Piss in the well, y'all.
"We want to know who asked stupid questions in support so we can fire them!"
I saw you coming 30 years in advance, asshole.
True, but Obsidian doesn't make that promise. The promise is "file over app": you control the files you create. In this way the promise is not reversible, and self-verifiable.
"...will always use markdown" is not something any app can guarantee. At best an open source app can guarantee it for a specific version (assuming it doesn't require a connection, or the user can self-host the server).
I don't think the average person is going to understand what you mean by "immutable properties after measurement", though I'll concede "self-guaranteeing" is probably equally confusing.
"Verifiable and non-reversible" seems clear enough, but a bit long.
There's often a good reason to keep the data (marketing, product, etc), which when weighted against the potential liability, usually wins.
In my experience, in my role, we often forego collection of this data because there usually isn't an obvious upside that makes it worth it. If nothing else it's a ton more privacy and security reviews.
It would be difficult, but AI has suddenly made difficult things a lot easier.
The PassKey is a bit better, because there’s no need to go through a broker server, like you do with push notifications, but the key is still connected with an individual user and device, so an association can still be established, with some difficulty.
If you don’t have the key or the ID stored on a server, then even that is not an issue.
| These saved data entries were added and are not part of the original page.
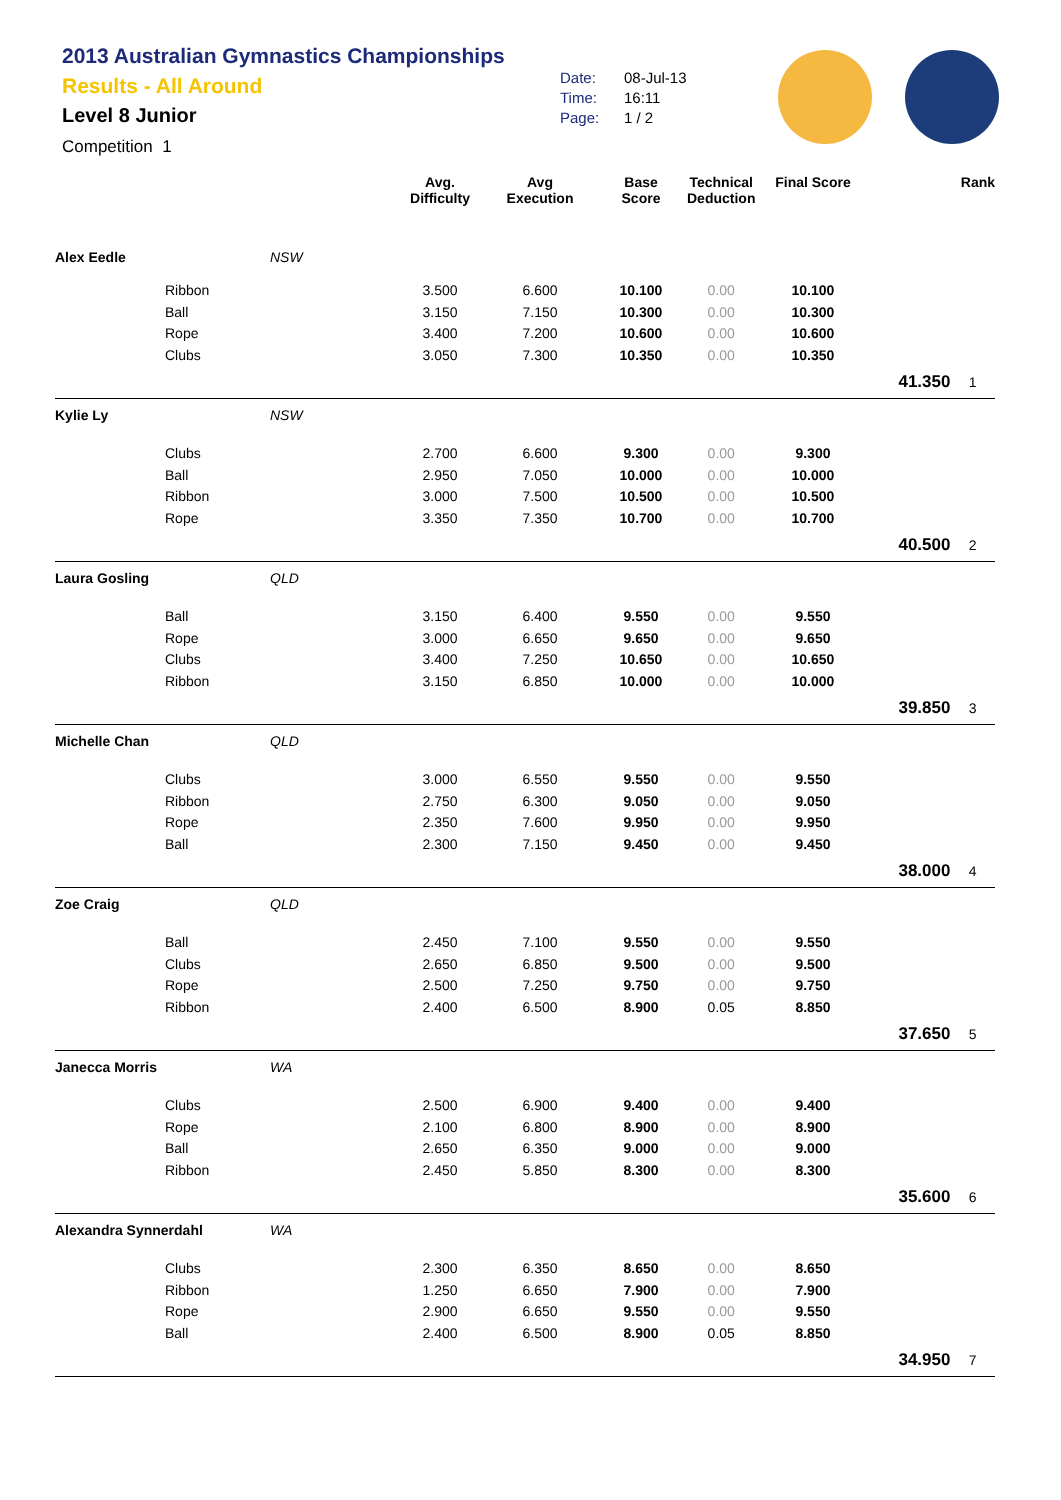2013 Australian Gymnastics Championships
Results - All Around
Level 8 Junior
Competition 1
Date: 08-Jul-13
Time: 16:11
Page: 1 / 2
| | | | Avg. Difficulty | Avg Execution | Base Score | Technical Deduction | Final Score | | Rank |
| --- | --- | --- | --- | --- | --- | --- | --- | --- | --- |
| Alex Eedle | | NSW | | | | | | | |
| | Ribbon | | 3.500 | 6.600 | 10.100 | 0.00 | 10.100 | | |
| | Ball | | 3.150 | 7.150 | 10.300 | 0.00 | 10.300 | | |
| | Rope | | 3.400 | 7.200 | 10.600 | 0.00 | 10.600 | | |
| | Clubs | | 3.050 | 7.300 | 10.350 | 0.00 | 10.350 | | |
| | | | | | | | | 41.350 | 1 |
| Kylie Ly | | NSW | | | | | | | |
| | Clubs | | 2.700 | 6.600 | 9.300 | 0.00 | 9.300 | | |
| | Ball | | 2.950 | 7.050 | 10.000 | 0.00 | 10.000 | | |
| | Ribbon | | 3.000 | 7.500 | 10.500 | 0.00 | 10.500 | | |
| | Rope | | 3.350 | 7.350 | 10.700 | 0.00 | 10.700 | | |
| | | | | | | | | 40.500 | 2 |
| Laura Gosling | | QLD | | | | | | | |
| | Ball | | 3.150 | 6.400 | 9.550 | 0.00 | 9.550 | | |
| | Rope | | 3.000 | 6.650 | 9.650 | 0.00 | 9.650 | | |
| | Clubs | | 3.400 | 7.250 | 10.650 | 0.00 | 10.650 | | |
| | Ribbon | | 3.150 | 6.850 | 10.000 | 0.00 | 10.000 | | |
| | | | | | | | | 39.850 | 3 |
| Michelle Chan | | QLD | | | | | | | |
| | Clubs | | 3.000 | 6.550 | 9.550 | 0.00 | 9.550 | | |
| | Ribbon | | 2.750 | 6.300 | 9.050 | 0.00 | 9.050 | | |
| | Rope | | 2.350 | 7.600 | 9.950 | 0.00 | 9.950 | | |
| | Ball | | 2.300 | 7.150 | 9.450 | 0.00 | 9.450 | | |
| | | | | | | | | 38.000 | 4 |
| Zoe Craig | | QLD | | | | | | | |
| | Ball | | 2.450 | 7.100 | 9.550 | 0.00 | 9.550 | | |
| | Clubs | | 2.650 | 6.850 | 9.500 | 0.00 | 9.500 | | |
| | Rope | | 2.500 | 7.250 | 9.750 | 0.00 | 9.750 | | |
| | Ribbon | | 2.400 | 6.500 | 8.900 | 0.05 | 8.850 | | |
| | | | | | | | | 37.650 | 5 |
| Janecca Morris | | WA | | | | | | | |
| | Clubs | | 2.500 | 6.900 | 9.400 | 0.00 | 9.400 | | |
| | Rope | | 2.100 | 6.800 | 8.900 | 0.00 | 8.900 | | |
| | Ball | | 2.650 | 6.350 | 9.000 | 0.00 | 9.000 | | |
| | Ribbon | | 2.450 | 5.850 | 8.300 | 0.00 | 8.300 | | |
| | | | | | | | | 35.600 | 6 |
| Alexandra Synnerdahl | | WA | | | | | | | |
| | Clubs | | 2.300 | 6.350 | 8.650 | 0.00 | 8.650 | | |
| | Ribbon | | 1.250 | 6.650 | 7.900 | 0.00 | 7.900 | | |
| | Rope | | 2.900 | 6.650 | 9.550 | 0.00 | 9.550 | | |
| | Ball | | 2.400 | 6.500 | 8.900 | 0.05 | 8.850 | | |
| | | | | | | | | 34.950 | 7 |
With PassKeys and push notifications, there’s no way to do that.
It's unfortunate that passkeys have been such a disaster. Attestation should never have been part of the spec, it should never have been presented as a replacement for hardware U2F keys, and a private key file format should have been defined on day 1. But there is useful functionality buried under all the noise and confusion.
I suspect that many people's Passwords apps are littered with dead passkeys.
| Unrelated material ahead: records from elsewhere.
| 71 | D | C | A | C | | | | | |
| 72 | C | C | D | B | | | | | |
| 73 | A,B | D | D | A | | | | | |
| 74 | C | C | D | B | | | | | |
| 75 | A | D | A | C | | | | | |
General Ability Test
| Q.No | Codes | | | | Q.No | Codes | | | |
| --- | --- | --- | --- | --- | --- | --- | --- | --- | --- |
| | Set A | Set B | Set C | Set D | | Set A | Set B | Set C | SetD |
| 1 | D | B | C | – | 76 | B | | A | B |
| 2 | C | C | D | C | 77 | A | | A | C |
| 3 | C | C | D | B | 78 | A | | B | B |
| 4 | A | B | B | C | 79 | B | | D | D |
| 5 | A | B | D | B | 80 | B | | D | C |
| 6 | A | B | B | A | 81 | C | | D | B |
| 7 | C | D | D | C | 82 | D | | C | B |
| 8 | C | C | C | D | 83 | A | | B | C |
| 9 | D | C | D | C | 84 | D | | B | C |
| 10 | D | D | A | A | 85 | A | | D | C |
And that's another thing: if you use a 3rd party e-mail service then you have to trust a 3rd party not to abuse that. If they have control of that email address they can take over your account. If it's a temporary address, who's to say when that address gets reused?
If you don't use a 3rd party service then you have to have your own domain for that e-mail address, that domain name can then also be traced back to you.
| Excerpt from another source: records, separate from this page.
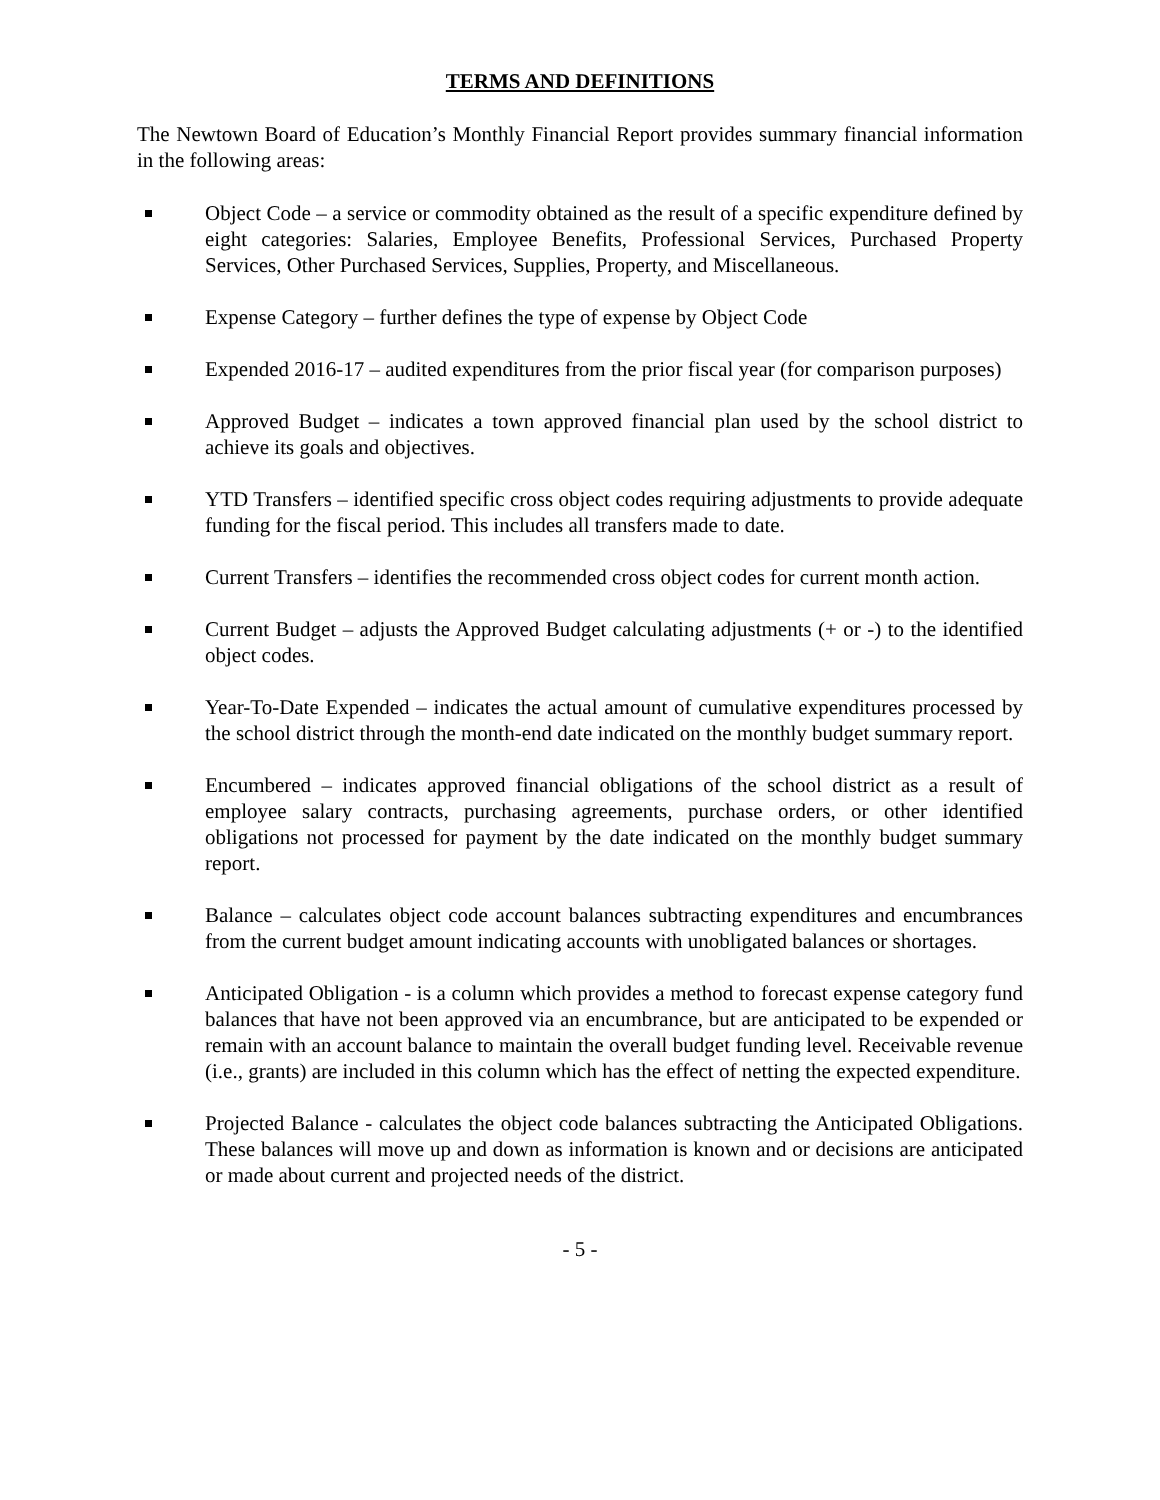TERMS AND DEFINITIONS
The Newtown Board of Education’s Monthly Financial Report provides summary financial information in the following areas:
Object Code – a service or commodity obtained as the result of a specific expenditure defined by eight categories: Salaries, Employee Benefits, Professional Services, Purchased Property Services, Other Purchased Services, Supplies, Property, and Miscellaneous.
Expense Category – further defines the type of expense by Object Code
Expended 2016-17 – audited expenditures from the prior fiscal year (for comparison purposes)
Approved Budget – indicates a town approved financial plan used by the school district to achieve its goals and objectives.
YTD Transfers – identified specific cross object codes requiring adjustments to provide adequate funding for the fiscal period. This includes all transfers made to date.
Current Transfers – identifies the recommended cross object codes for current month action.
Current Budget – adjusts the Approved Budget calculating adjustments (+ or -) to the identified object codes.
Year-To-Date Expended – indicates the actual amount of cumulative expenditures processed by the school district through the month-end date indicated on the monthly budget summary report.
Encumbered – indicates approved financial obligations of the school district as a result of employee salary contracts, purchasing agreements, purchase orders, or other identified obligations not processed for payment by the date indicated on the monthly budget summary report.
Balance – calculates object code account balances subtracting expenditures and encumbrances from the current budget amount indicating accounts with unobligated balances or shortages.
Anticipated Obligation - is a column which provides a method to forecast expense category fund balances that have not been approved via an encumbrance, but are anticipated to be expended or remain with an account balance to maintain the overall budget funding level. Receivable revenue (i.e., grants) are included in this column which has the effect of netting the expected expenditure.
Projected Balance - calculates the object code balances subtracting the Anticipated Obligations. These balances will move up and down as information is known and or decisions are anticipated or made about current and projected needs of the district.
- 5 -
If you want it to be anonymous, you shouldn't use e-mail at all and only allow passkeys.
The issue is that the demographic we Serve (recovering drug addicts) is a very privacy-sensitive one. Another demographic (that we don't serve) is non-hetero/cisgen folks. Both of these demographics can mean persecution, and even death, in some places, so we are not casual at all about the privacy of our end-users.
At the same time, too much security can render the app useless, so we need to find a balance. The issue with information, is that once it's out; it's not so easy to put back in the bottle, so we tread carefully.